Chronique Single/EP
Date de sortie : 30.08.2024
Label :Transgressive Records
Rédigé par
Adonis Didier, le 30 août 2024
Paris, 2016. Les éboueurs et les cheminots sont encore en grève, aller en concert et lire le journal est un acte anti-terroriste, personne ne connaît Emmanuel Macron, et Yannis Philippakis entre dans un studio à Pantin. L'air du matin sent la clope et le café, il y a probablement de la moquette léopard sur les murs, une lampe à lave sur la console de mixage, et devant leurs instruments respectifs siègent Tony Allen, Vincent Taeger, Vincent Taurelle, et Ludovic Bruni. Le chanteur-guitariste de Foals face à la légende de l'afrobeat Tony Allen et son crew, la six-cordes face à la peau du tambour, les lampes des amplis s'allument et la ville s'embrase au son de cinq hommes marchant dans un feu improvisé, allumette après allumette, riff après riff, le temps des quelques sessions qui parviendront à s'organiser dans des agendas bien fournis.
Alors ça se voit et ça retourne bosser, chacun de son côté, Yannis sur les deux parties de Everything Not Saved Will Be Lost de Foals, Tony sur des collabarotions dans tous les sens (The Good The Bad and The Queen, Gorillaz, Hugh Masekela, Dave Okumu) plus un album perso, tout cela jusqu'au jour fatidique.
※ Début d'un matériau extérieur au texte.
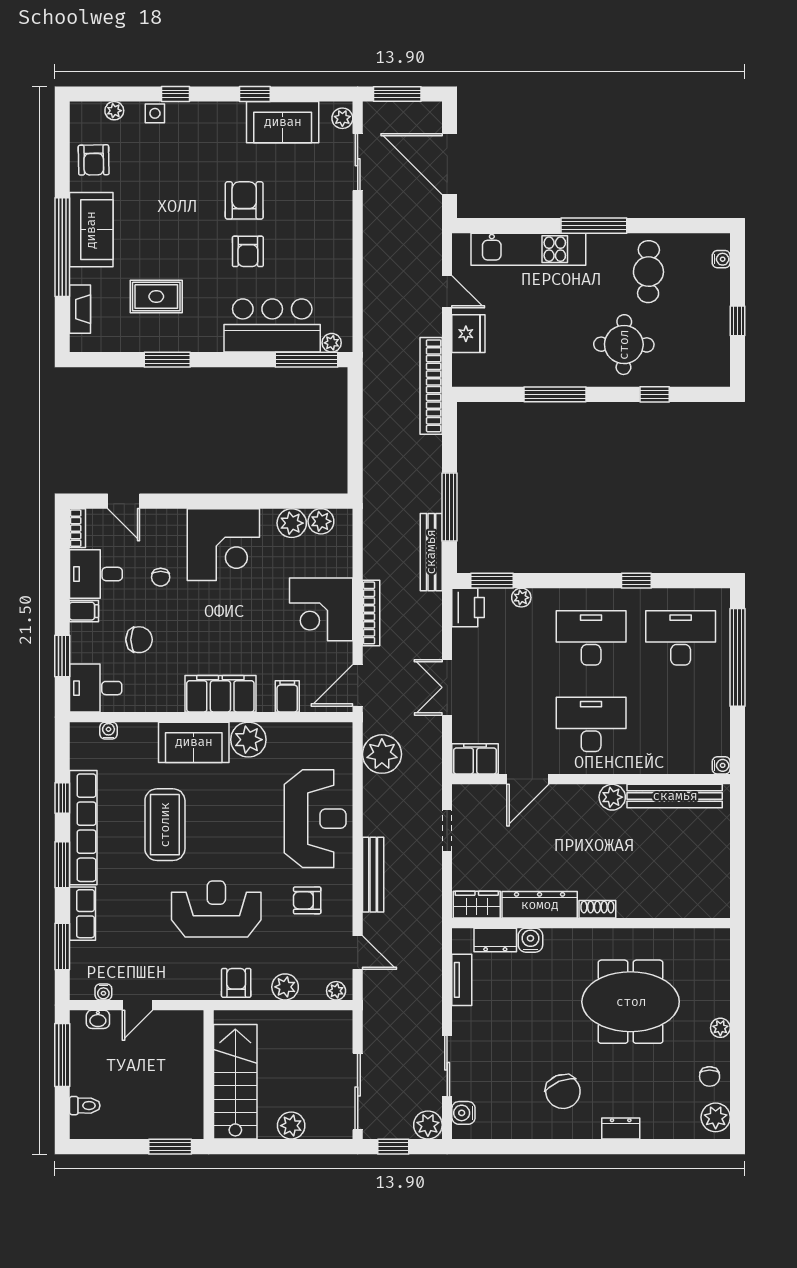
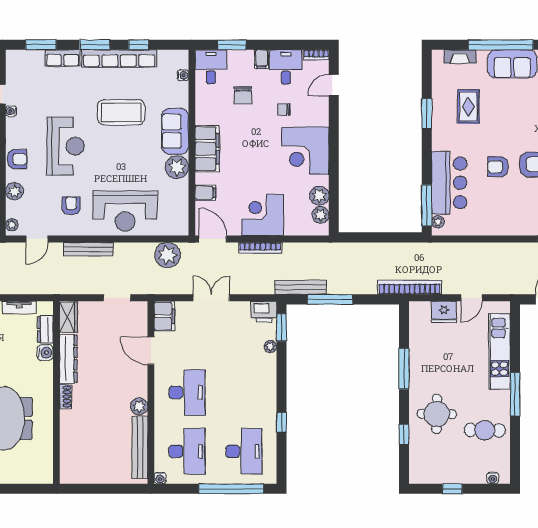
desk: (591, 638) -> (187, 451), moved
water cooler: (103, 992) -> (11, 111), moved

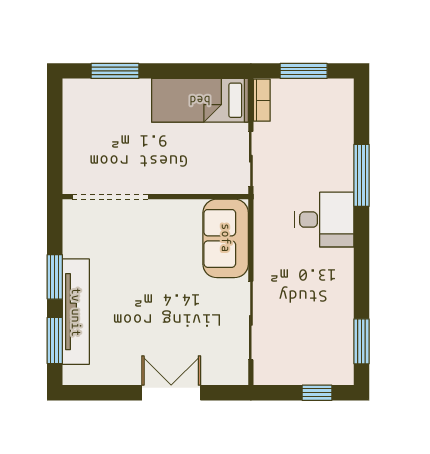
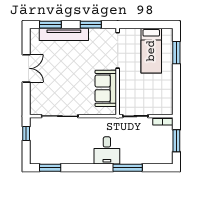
bed: (200, 100) -> (151, 51), moved, turned 180
sofa: (226, 238) -> (106, 88), moved, turned -90
window: (55, 277) -> (91, 25), moved
double door: (171, 393) -> (26, 68), moved
window: (317, 393) -> (26, 134), moved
Le 30 avril 2020, en plein confinement et crise du COVID-19, Tony Allen s'éteint à Paris à l'âge de soixante-dix-neuf ans, laissant derrière lui une discographie longue comme la ligne 13, un nombre incalculable d'enfants de l'afrobeat, de batteurs inspirés par son jeu inimitable, et un certain Yannis Philippakis. Le temps de la pandémie, Foals auront eu le temps de sortir le très voire trop pop Life Is Yours, enchaîné avec une tournée mondiale, mais voilà, les enregistrements sont toujours là, les ombres planent, et un fantôme semble toujours hanter les studios d'enregistrement enfumés de la Petite Ceinture. De sa grosse et grave voix enrouée, Tony Allen tance probablement d'en haut ses anciens compagnons de studio : « bon, vous allez les sortir ces chansons, oui ou merde !? ».
Le genre de message divin qu'on ne se permet pas d'ignorer, alors Yannis et les Vincent, comme Jeanne d'Arc en son temps, comprennent qu'il y a une mission, et qu'il est temps de rallumer le feu. Retour au mixage, on rafistole un truc ou deux, et nous voici donc là, huit ans après le début de cette inattendue collaboration entre le chanteur-guitariste greco-sud-africain d'un groupe de rock d'Oxford et le pape adjoint de l'afrobeat. Lagos Paris London, c'est le titre, réunissant à Paris les racines nigérianes de Tony Allen et l'âme londonienne de Yannis Philippakis, dans un EP de cinq chansons représentant bien plus qu'un simple hommage posthume à l'un des plus grands batteurs de l'histoire de la musique moderne, car Lagos Paris London, c'est d'abord et avant tout la preuve qu'aucune musique, qu'aucun style, qu'aucune culture n'est incompatible avec une autre.
Ainsi, Walk Through Fire voit Yannis s'immiscer dans le monde de Tony, ajouter à ses patterns percussifs sa voix puissante, son sens du riff swahili et de la mélodie britannique. Rain Can't Reach Us fait l'inverse, reprenant une boucle électronique et une lente montée typique des compos de Foals, laissant Tony dynamiser les fondations, imbriquer son mortier à crinière fauve entre les briques déjà présentes. Night Green, Heavy Love sert de pièce médiane représentant toute la dimension jam improvisée de l'EP, Under The Strikes fait tonner les cuivres au son des pas de la CGT dans la rue, et Clementine finit de nous rappeler que Yannis Philippakis est un spectaculaire compositeur de chansons pop quand il le veut bien.
Mais alors, comment appeler ça finalement ? Du Foals afrobeat ? Du Tony Allen indie rock ? Non, du Yannis & The Yaw feat. Tony Allen, puisque c'est sous ce nom que sortira cet EP, officialisant Yannis & The Yaw comme une véritable entité à même de lancer de futurs projets collaboratifs de tous bords, et mettant en featuring le nom de l'homme qui aura contribué à lancer la machine, et qui la regardera grandir depuis les nuages, un sourire taquin et un regard féroce sur le visage. Lagos Paris London, un EP improvisé dont la structure flottante est à la fois sa plus grande force et sa légère faiblesse, qui nous aura en tout cas prouvé que tenter des choses avec les bonnes intentions et suffisamment de talent, quelque soit les styles et les cultures que vous y mettez, est le meilleur moyen d'arriver à une belle et grande œuvre artistique.